**Source text:**
Development of Direct Hydrogen Reduction Technology (Carbon-Recycling Direct Reduction Process)

Hydrogen reduction ironmaking technology is another steelmaking process that the JFE Group is working on to achieve carbon neutrality. With this technology, the natural gas currently used in direct reduction ironmaking is replaced by 100% hydrogen to eliminate CO₂ emissions when iron ore is reduced.

Technology for Processing Raw Materials

Currently, the only raw material that can be used for direct reduction ironmaking is high-grade iron ore. Its production volume, however, is limited, and we expect it will become even more difficult to obtain in the future if direct reduction ironmaking were to expand worldwide.

To address this, JFE and one of its iron ore suppliers, BHP, are collaborating in the development of a new raw material processing technology for low- and medium-grade ores, which are currently used as raw materials for blast furnaces due to their large production volume. We are hoping that this new technology will allow us to use low- and medium-grade ores as raw materials for direct reduction ironmaking, thus expanding the raw material sourcing for direct reduction ironmaking.

Technology for Pre-Heating Raw Materials, Technology for Heating Hydrogen Gas

One challenge of hydrogen reduction is that the reduction of iron ore by hydrogen is an endothermic reaction, which means that heat must be applied externally for the reaction to proceed. A sufficient reduction reaction may not take place if there is not enough heat. Thus, technologies for heating raw materials and hydrogen gas must be developed.

Overview of the Demonstration Tests

We are developing a process to convert the CO₂ produced in the direct-reduction furnace into methane using hydrogen, allowing the carbon to be repeatedly used in the furnace as the reducing agent and thus reducing CO₂ emissions. We will verify the following during demonstration tests.

• Optimal methods for recycling CO₂ through methanation
• Methods for using low-grade ores

CCUS Initiatives

Development of an Optimal System for Methanol Synthesis Using CO₂

JFE Steel is working on the Optimum System for Methanol Synthesis Using CO₂, an R&D project, in collaboration with the Research Institute of Innovative Technology for the Earth (RITE) (see figure). On-site construction of a test facility commenced in FY2022 in the Fukuyama district of the West Japan Works, with operations scheduled to start in FY2023 and integrated practical application tests to be completed by the end of FY2025. The project focuses on establishing an optimal overall methanol synthetic system, mainly by developing technologies for low-cost CO₂ separation and high-efficiency methanol synthesis. The ultimate goal is to combine this newly established system with carbon-recycling blast furnaces and other ironmaking processes to achieve large-scale CCU process.

Innovative CO₂ Sequestration Technology through Quick, Large-Quantity Carbonation of Steel Slag

JFE Steel is also collaborating with Ehime University to promote the NEDO project: Innovative CO₂ Sequestration Technology through Quick, Large-quantity Carbonation of Steel Slag. We have already confirmed the process principle, constructed facilities for demonstration testing at the Chiba District of the East Japan Works, and commenced tests in FY2025. Through this research and development, we will sequester the CO₂ generated from ironmaking processes, such as carbon-recycling blast furnaces, and from nearby thermal power plants in slag, while at the same time verifying technologies for recovering sensible heat from high-temperature slag and converting the steel slag to roadbed materials and other products.

**Provided material:**
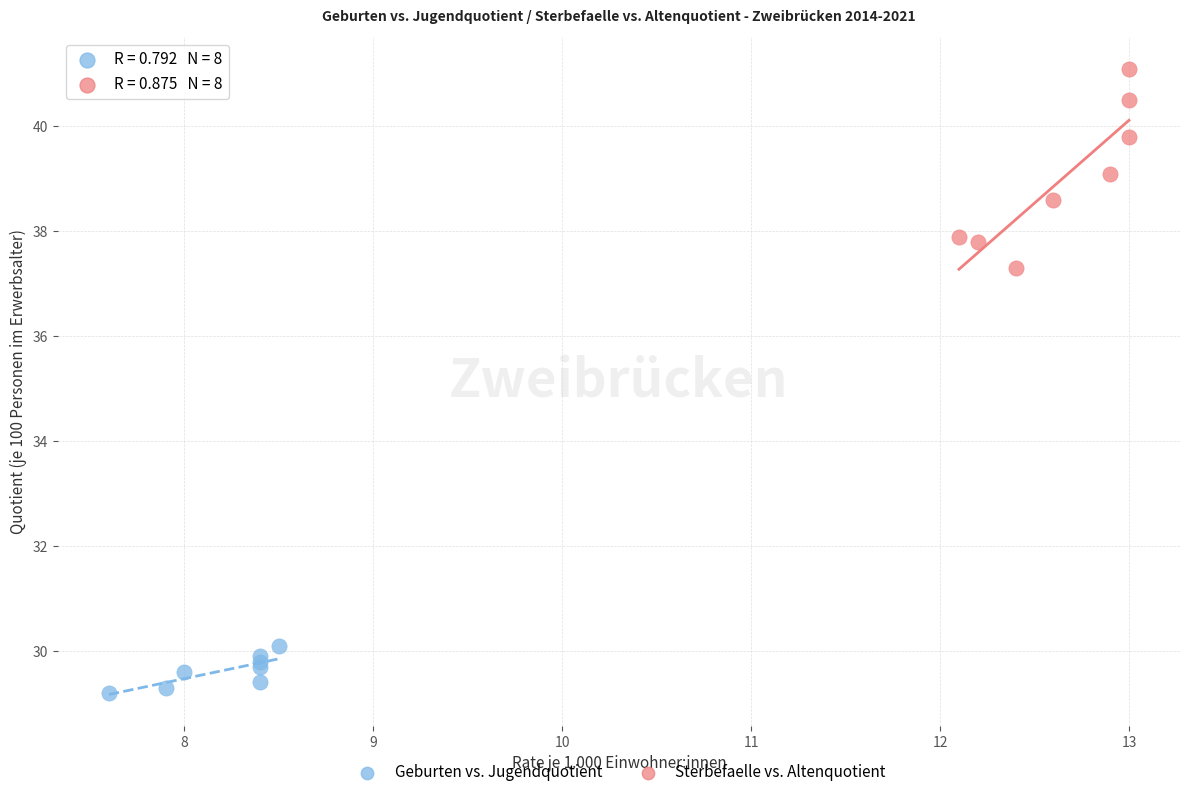

Which series contains the highest Y value?

Sterbefaelle vs. Altenquotient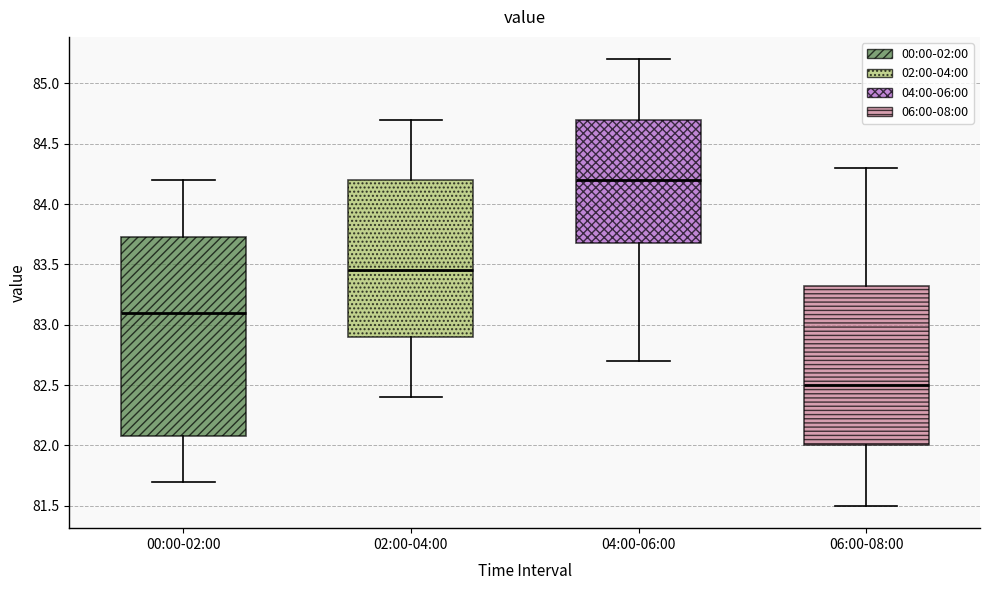

Reading left to right, read every box against the y-axis: the position of its median line, the range the box covers, and the ends of its whiskers. The values are not printed on the chart, so give them approximately, as read against the axis.

00:00-02:00: median 83.10, box 82.10 to 83.75, whiskers 81.70 to 84.20
02:00-04:00: median 83.45, box 82.90 to 84.20, whiskers 82.40 to 84.70
04:00-06:00: median 84.20, box 83.70 to 84.70, whiskers 82.70 to 85.20
06:00-08:00: median 82.50, box 82.00 to 83.35, whiskers 81.50 to 84.30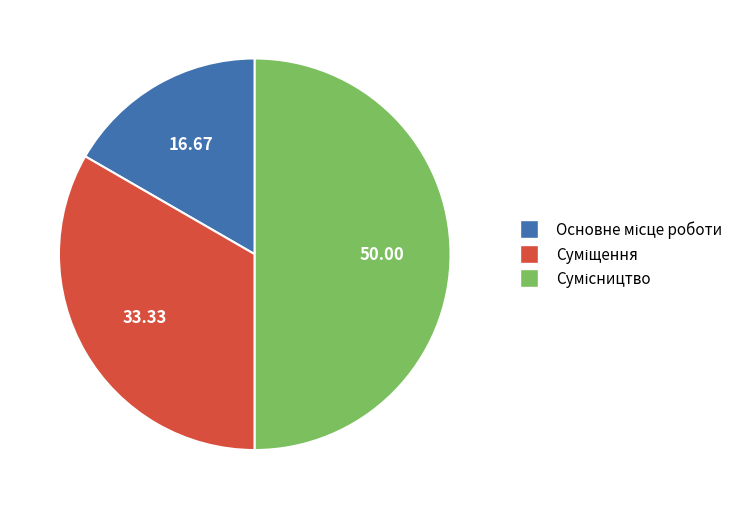

Count the number of slices in the pie.

3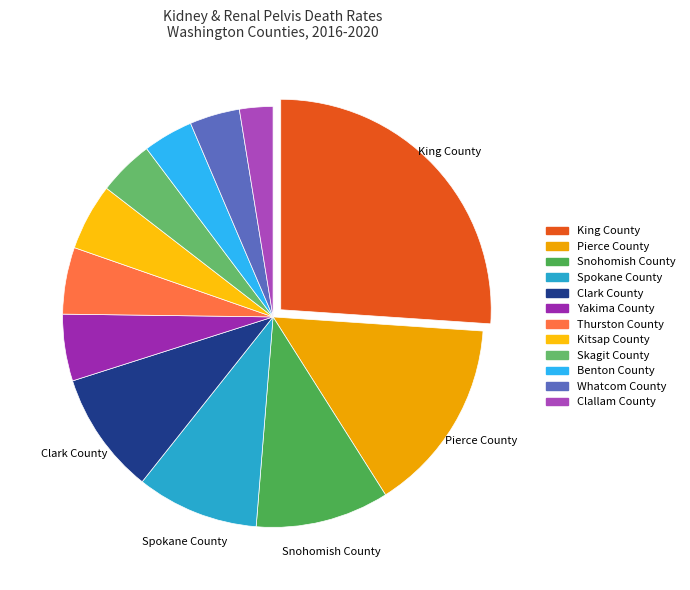

What percentage is NOT represented by Skagit County?

95.7%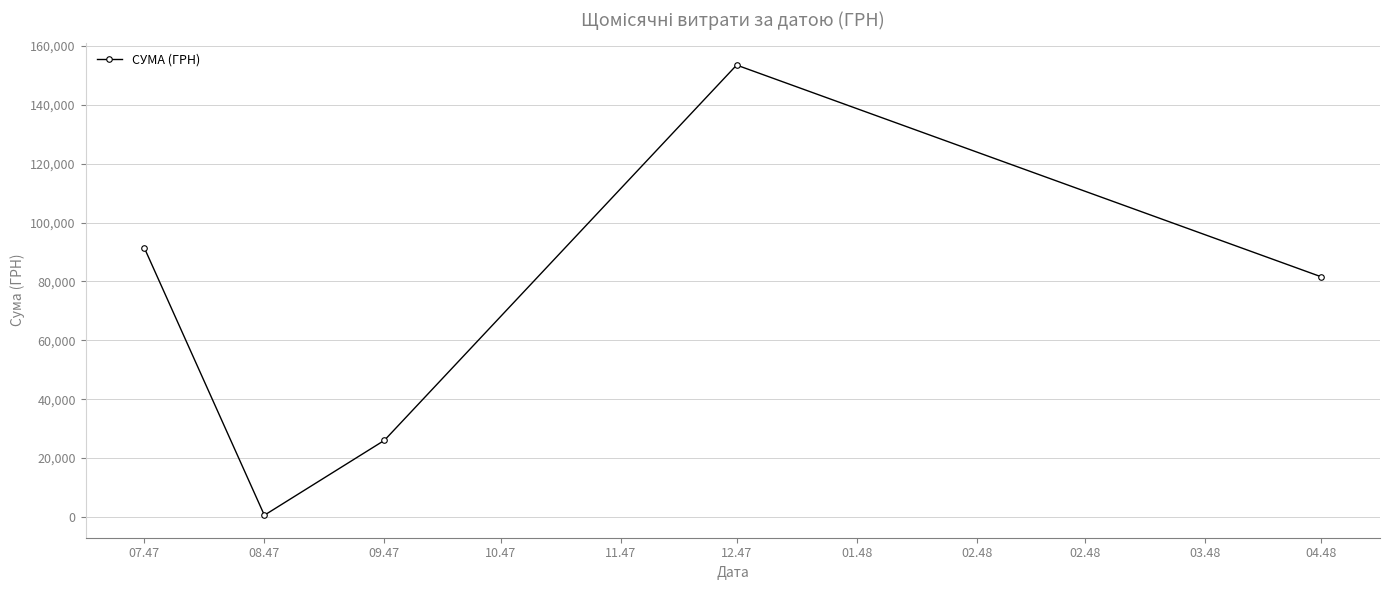

What is the sum of all values?

353058.9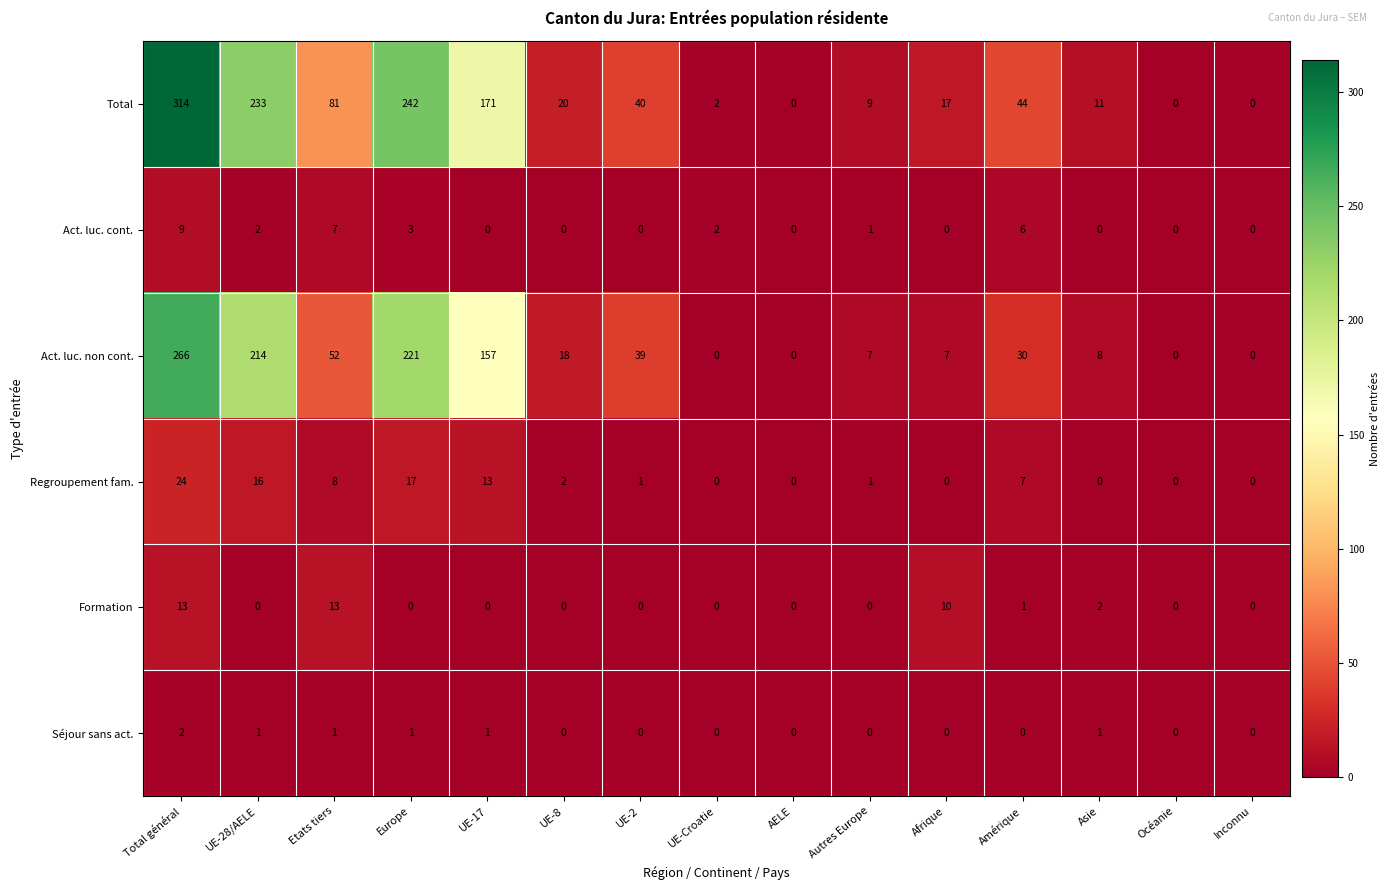

How many values in the Act. luc. non cont. series are below 18?

7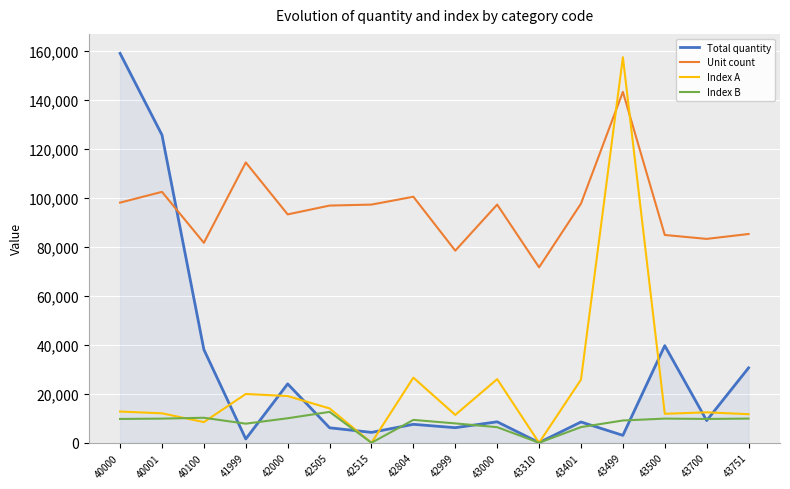

What is the highest value of the Index B series?

12600.0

**Instructions to follow:** Reproduce the ironmaking passage above word for word, everything from "JFE Steel is also" down to "and other products.".

**Output:**
JFE Steel is also collaborating with Ehime University to promote the NEDO project: Innovative CO₂ Sequestration Technology through Quick, Large-quantity Carbonation of Steel Slag. We have already confirmed the process principle, constructed facilities for demonstration testing at the Chiba District of the East Japan Works, and commenced tests in FY2025. Through this research and development, we will sequester the CO₂ generated from ironmaking processes, such as carbon-recycling blast furnaces, and from nearby thermal power plants in slag, while at the same time verifying technologies for recovering sensible heat from high-temperature slag and converting the steel slag to roadbed materials and other products.